7: willing to use her position as Governor to get members of her staff to make dozens of phone calls get the Public Safety Commissioner Walt Monegan to fire her sister’s ex-husband from his job as State Trooper (confession), and willing to fire Monegan because he wouldn’t do her bidding.

8: a hankering for government perks and earmarks, while squawking about being against wasteful government spending

9: and some sort of notion that we’re waging “God’s War” in Iraq and the rest of the world (I think the Ayatollah said something similar)

Politically speaking, she is, for all intents and purposes, a female Pat Buchanan, just a lot easier on the eyes than ol’ dog face. In short, she’s a right wing religious nutjob who sure as hell shouldn’t be given launch codes or be allowed to nominate someone for the Supreme Court (unless you want the US to become a fascist theocracy, that is).

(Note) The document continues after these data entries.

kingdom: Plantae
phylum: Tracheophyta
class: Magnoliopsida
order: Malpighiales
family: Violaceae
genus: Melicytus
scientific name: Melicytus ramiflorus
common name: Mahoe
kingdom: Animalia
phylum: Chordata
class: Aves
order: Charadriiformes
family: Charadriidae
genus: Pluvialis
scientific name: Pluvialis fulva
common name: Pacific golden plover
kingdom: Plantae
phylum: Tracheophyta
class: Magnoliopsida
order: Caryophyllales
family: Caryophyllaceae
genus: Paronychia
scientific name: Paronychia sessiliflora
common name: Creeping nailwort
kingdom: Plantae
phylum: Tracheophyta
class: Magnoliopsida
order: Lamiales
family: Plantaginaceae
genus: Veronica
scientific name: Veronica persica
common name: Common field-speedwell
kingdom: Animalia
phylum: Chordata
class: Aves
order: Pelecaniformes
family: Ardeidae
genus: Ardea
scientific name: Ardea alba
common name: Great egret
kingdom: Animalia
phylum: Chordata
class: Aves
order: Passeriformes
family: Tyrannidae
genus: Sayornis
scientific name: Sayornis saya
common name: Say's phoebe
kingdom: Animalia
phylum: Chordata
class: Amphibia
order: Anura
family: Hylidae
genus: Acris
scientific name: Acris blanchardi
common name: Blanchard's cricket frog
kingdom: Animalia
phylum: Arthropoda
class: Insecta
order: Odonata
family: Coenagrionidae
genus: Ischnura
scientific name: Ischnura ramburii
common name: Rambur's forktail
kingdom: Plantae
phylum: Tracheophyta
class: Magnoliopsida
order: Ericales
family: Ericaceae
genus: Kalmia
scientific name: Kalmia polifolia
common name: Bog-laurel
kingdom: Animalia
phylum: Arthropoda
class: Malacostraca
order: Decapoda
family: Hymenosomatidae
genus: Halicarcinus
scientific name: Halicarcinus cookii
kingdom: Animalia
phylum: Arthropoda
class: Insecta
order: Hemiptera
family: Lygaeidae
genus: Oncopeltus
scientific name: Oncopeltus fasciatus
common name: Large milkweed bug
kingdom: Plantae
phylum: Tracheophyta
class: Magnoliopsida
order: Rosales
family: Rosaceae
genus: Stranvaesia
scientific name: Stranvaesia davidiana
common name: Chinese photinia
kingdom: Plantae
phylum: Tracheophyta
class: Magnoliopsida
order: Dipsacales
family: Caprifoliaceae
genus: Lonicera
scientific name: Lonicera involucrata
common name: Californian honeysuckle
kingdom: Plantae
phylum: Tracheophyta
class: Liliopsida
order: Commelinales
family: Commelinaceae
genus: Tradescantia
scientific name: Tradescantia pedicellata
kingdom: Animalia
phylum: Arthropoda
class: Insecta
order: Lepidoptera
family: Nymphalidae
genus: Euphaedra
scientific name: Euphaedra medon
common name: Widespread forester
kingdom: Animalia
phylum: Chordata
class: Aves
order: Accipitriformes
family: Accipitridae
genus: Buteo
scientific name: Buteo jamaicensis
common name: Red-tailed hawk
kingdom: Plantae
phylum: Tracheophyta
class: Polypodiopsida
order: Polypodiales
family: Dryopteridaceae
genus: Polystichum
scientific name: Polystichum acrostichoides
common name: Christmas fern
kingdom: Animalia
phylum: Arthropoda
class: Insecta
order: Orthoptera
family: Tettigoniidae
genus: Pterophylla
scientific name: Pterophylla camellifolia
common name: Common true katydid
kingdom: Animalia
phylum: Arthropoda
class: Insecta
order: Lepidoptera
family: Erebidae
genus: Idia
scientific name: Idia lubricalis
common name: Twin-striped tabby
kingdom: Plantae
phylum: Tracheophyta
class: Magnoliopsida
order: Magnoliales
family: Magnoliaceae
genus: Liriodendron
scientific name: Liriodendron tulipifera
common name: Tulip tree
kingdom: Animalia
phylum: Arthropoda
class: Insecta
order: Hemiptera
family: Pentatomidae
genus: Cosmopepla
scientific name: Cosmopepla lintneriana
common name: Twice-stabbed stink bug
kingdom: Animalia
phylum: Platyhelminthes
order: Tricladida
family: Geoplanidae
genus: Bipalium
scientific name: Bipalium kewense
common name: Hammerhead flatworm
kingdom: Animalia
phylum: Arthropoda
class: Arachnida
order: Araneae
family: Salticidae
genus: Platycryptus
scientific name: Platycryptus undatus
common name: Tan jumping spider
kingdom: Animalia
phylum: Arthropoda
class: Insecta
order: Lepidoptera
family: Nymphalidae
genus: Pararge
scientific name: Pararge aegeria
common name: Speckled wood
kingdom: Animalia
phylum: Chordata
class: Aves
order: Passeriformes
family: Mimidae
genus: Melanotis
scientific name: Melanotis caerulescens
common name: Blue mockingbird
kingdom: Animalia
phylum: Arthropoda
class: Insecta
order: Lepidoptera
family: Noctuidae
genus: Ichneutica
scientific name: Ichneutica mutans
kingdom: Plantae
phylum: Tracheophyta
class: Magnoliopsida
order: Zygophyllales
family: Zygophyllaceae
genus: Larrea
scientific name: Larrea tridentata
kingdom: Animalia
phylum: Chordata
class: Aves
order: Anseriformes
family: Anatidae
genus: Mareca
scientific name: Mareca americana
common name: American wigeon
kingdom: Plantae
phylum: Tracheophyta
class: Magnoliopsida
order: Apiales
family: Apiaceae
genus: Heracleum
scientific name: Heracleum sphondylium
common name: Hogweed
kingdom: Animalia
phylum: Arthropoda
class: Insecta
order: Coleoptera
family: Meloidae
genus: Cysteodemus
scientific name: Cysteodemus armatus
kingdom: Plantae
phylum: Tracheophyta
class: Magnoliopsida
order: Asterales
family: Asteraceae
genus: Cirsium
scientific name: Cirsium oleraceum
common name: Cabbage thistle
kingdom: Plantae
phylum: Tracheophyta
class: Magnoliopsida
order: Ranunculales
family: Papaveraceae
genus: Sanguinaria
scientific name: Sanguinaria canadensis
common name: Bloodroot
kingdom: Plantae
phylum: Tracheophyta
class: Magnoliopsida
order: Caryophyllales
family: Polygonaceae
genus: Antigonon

She twice used her position in office to fire people who wouldn’t go along with her personal vendetta’s (a librarian who refused to ban a book by a “liberal” priest, and a state official who refused to fire her sister’s ex-husband).

If anyone is wondering why Palin’s handlers are harping on anything but the issues, it’s because the moment Palin starts expressing her political views, it’ll be abundantly clear that she’s a fascist religious nutjob who wants to impose her God into your bodies, your schools, your taxes, your job, the books you read, and the military operations your sons and daughters will have to carry out in some foreign land.

And when she slips up during an interview and makes it painfully obvious that she doesn’t know what the “Bush Doctrine” even is, the Right Wing knuckleheads suddenly come out of the woodwork and say that said doctrine is too “amorphous” to define in any specific way. Yet, back in 2005, McCain specifically explained what the “Bush Doctrin” was during his own interview.

The Bush Doctrine is a doctrine of cause-less preemptive war. Up until Georgie-Porgie-Puddin-Pie, centuries of international law had drawn a line in the sand saying that a country could preemptively attack a second country if that second country was clearly about to launch an imminent attack against the first. This was usually defined as the mobilization of military forces and such. Georgie decided that put the bar too high and required too much objective evidence that was just too hard to fabricate. So, instead, Georgie came out with a “Doctrine” that said he could invade any country, at any time, for any reason. Even if attack from that country was not emminent.

This “Doctrine”, this idiotic line of “thought”, is exactly the “thinking” that got us into Iraq. Intelligence agencies were saying there was no link between Iraq and 9/11. American and UN weapon inspectors were saying there were no WMD’s in Iraq, and that inspections should be completed in a few months to certify Iraq was free of WMD’s. But because Georgie the Decider made decisions based off how his “gut” happened to “feel” at any particular moment, he felt that we should invade Iraq.

When asked she supported the idea of making Georgia (which directly borders Russia, and which Russia invaded just recently) a member of NATO, Palin said yes. When the interviewer asks if making Georgia a member of NATO, wouldn’t that mean we’d have to go to war with Russia if they invade Georgia again, Palin, like a clueless schoolgirl, says “Perhaps so”. War with Russia?!? Even Vizzini knows never get involved in a land war in Asia. But Palin wants to jump right in.

McCain singing “Bomb, Bomb, Bomb Iran” is nothing more than a continuation of this moronic “Bush doctrine”.

And the reason McCain’s handlers are harping on anything but the issues is because the moment McCain opens his mouth about ANYTHING, it’ll be clear that he’s saying whatever he needs to say to be elected, saying what he needs to say to appeal to his new base of right wing religious nutjobs, and even saying stuff that DIRECTLY CONTRADICTS everything he said even a couple years ago.

That’s why the Republicans are outraged over Obama’s “lipstick on a pig” comment, because it’s avoiding talking about political issues like the economy, Iraq, and so on. That’s why McCain needed a little video reminder that he had used the same “lipstick on a pig” to describe Hillary Clinton and her policies. That’s why McCain took DAYS to come out and say Obama didn’t call Palin a pig, finally, because it distracts from the issues.